Dongorbank was a Ukrainian bank headquartered in Donetsk in eastern Ukraine that was acquired by First Ukrainian International Bank (FUIB) in 2010.

==History==
The bank was established with the National Bank of Ukraine as Donetsk Joint Stock Bank Aktseptbank on 6 April 1992. In July 1995 the bank was renamed into Donetsk Joint Stock Bank DONGORBANK by the decision of the general meeting of shareholders.

In December 2010, Central bank of Ukraine approved a reorganization plan through Dongorbank's joining the FUIB - the First International Bank of Ukraine, which was endorsed by an order of a single shareholder - SCM Finance Limited. On July 16, 2011, a consolidation of First Ukrainian International Bank (FUIB) and Dongorbank was completed and starting from July 18 the combined bank actives work under a joint brand FUIB.

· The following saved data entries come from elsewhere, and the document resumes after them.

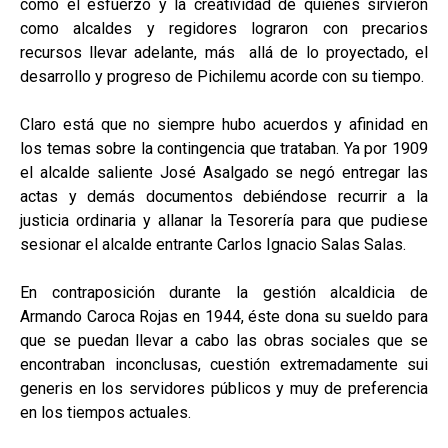
como el esfuerzo y la creatividad de quienes sirvieron
como alcaldes y regidores lograron con precarios
recursos llevar adelante, más allá de lo proyectado, el
desarrollo y progreso de Pichilemu acorde con su tiempo.
Claro está que no siempre hubo acuerdos y afinidad en
los temas sobre la contingencia que trataban. Ya por 1909
el alcalde saliente José Asalgado se negó entregar las
actas y demás documentos debiéndose recurrir a la
justicia ordinaria y allanar la Tesorería para que pudiese
sesionar el alcalde entrante Carlos Ignacio Salas Salas.
En contraposición durante la gestión alcaldicia de
Armando Caroca Rojas en 1944, éste dona su sueldo para
que se puedan llevar a cabo las obras sociales que se
encontraban inconclusas, cuestión extremadamente sui
generis en los servidores públicos y muy de preferencia
en los tiempos actuales.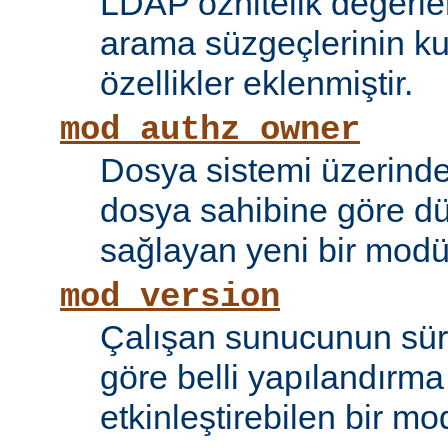
LDAP öznitelik değerle
arama süzgeçlerinin kul
özellikler eklenmiştir.
mod_authz_owner
Dosya sistemi üzerinde
dosya sahibine göre d
sağlayan yeni bir modü
mod_version
Çalışan sunucunun sü
göre belli yapılandırma 
etkinleştirebilen bir mo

Before the merger, as of 1 June 2010 in the overall ranking of Ukrainian banks Dongorbank ranked:

- 23rd by the size of assets with ₴8.797m
- 26th by the size of shareholders' equity with ₴1.058m;
- 23rd by the volume of retail deposits with ₴2.491m;
- 15th by the size of deposits held by corporations with ₴2.977m.

The Bank major shareholder was SCM Finance LLC (99.99% of the share capital). The bank's regional network consisted of 54 sub-branches.